_Set of tasks_
[a] According to the basketball player profile, what position did Nataša Kovačević-Stojaković play?
[b] Reproduce the part of the basketball player profile between "Serbian basketball player" and "professional basketball player.", inclusive.

_Supplied text_
══════════
Nataša Kovačević-Stojaković

Personal information
- Born: 20 May 1994 (age 31) Belgrade, FR Yugoslavia
- Nationality: Serbian
- Listed height: 1.88 m (6 ft 2 in)

Career information
- WNBA draft: 2016: undrafted
- Playing career: 2008–2013, 2015–2016
- Position: Small forward
- Number: 7

Career history
- 2008–2010: Partizan
- 2010–2012: Voždovac
- 2013: Crvena zvezda
- 2013: UNI Győr
- 2015–2016: Crvena zvezda

Career highlights
- Serbian Cup winner (2016);

= Nataša Kovačević =

Serbian basketball player (born 1994)

Nataša Kovačević-Stojaković (Наташа Ковачевић-Стојаковић, ; born 20 May 1994) is a Serbian former professional basketball player.
══════════
_Information shown_
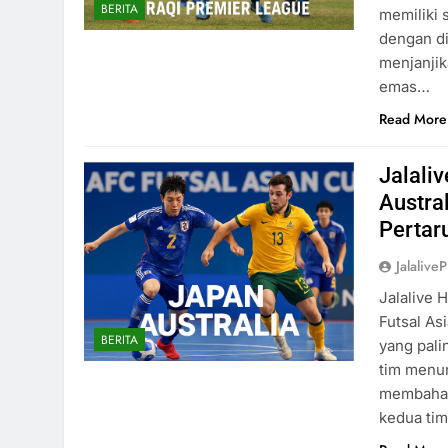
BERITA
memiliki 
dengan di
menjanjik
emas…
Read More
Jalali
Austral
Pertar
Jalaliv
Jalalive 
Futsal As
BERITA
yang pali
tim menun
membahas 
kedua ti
══════════
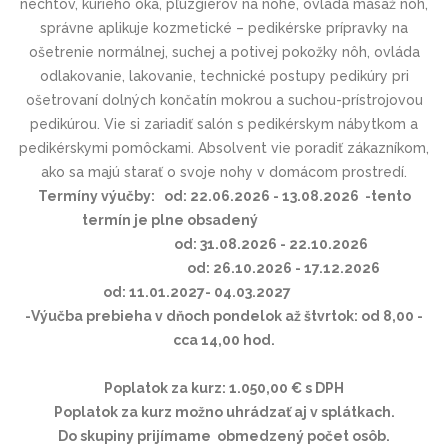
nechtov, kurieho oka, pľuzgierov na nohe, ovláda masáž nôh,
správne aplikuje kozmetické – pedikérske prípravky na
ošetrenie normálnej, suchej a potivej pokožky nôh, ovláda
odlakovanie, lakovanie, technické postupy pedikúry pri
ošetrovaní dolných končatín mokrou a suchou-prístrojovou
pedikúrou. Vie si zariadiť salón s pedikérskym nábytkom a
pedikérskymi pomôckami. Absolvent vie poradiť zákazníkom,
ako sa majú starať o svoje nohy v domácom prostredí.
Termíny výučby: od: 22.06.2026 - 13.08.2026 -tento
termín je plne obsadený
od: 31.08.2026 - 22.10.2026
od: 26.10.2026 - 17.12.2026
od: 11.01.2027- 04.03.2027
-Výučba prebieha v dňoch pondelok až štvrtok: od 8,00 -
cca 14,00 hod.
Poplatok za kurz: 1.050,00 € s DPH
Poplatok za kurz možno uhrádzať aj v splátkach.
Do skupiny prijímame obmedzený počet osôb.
══════════
_Solution set_
[a] Small forward

[b]
Serbian basketball player (born 1994)

Nataša Kovačević-Stojaković (Наташа Ковачевић-Стојаковић, ; born 20 May 1994) is a Serbian former professional basketball player.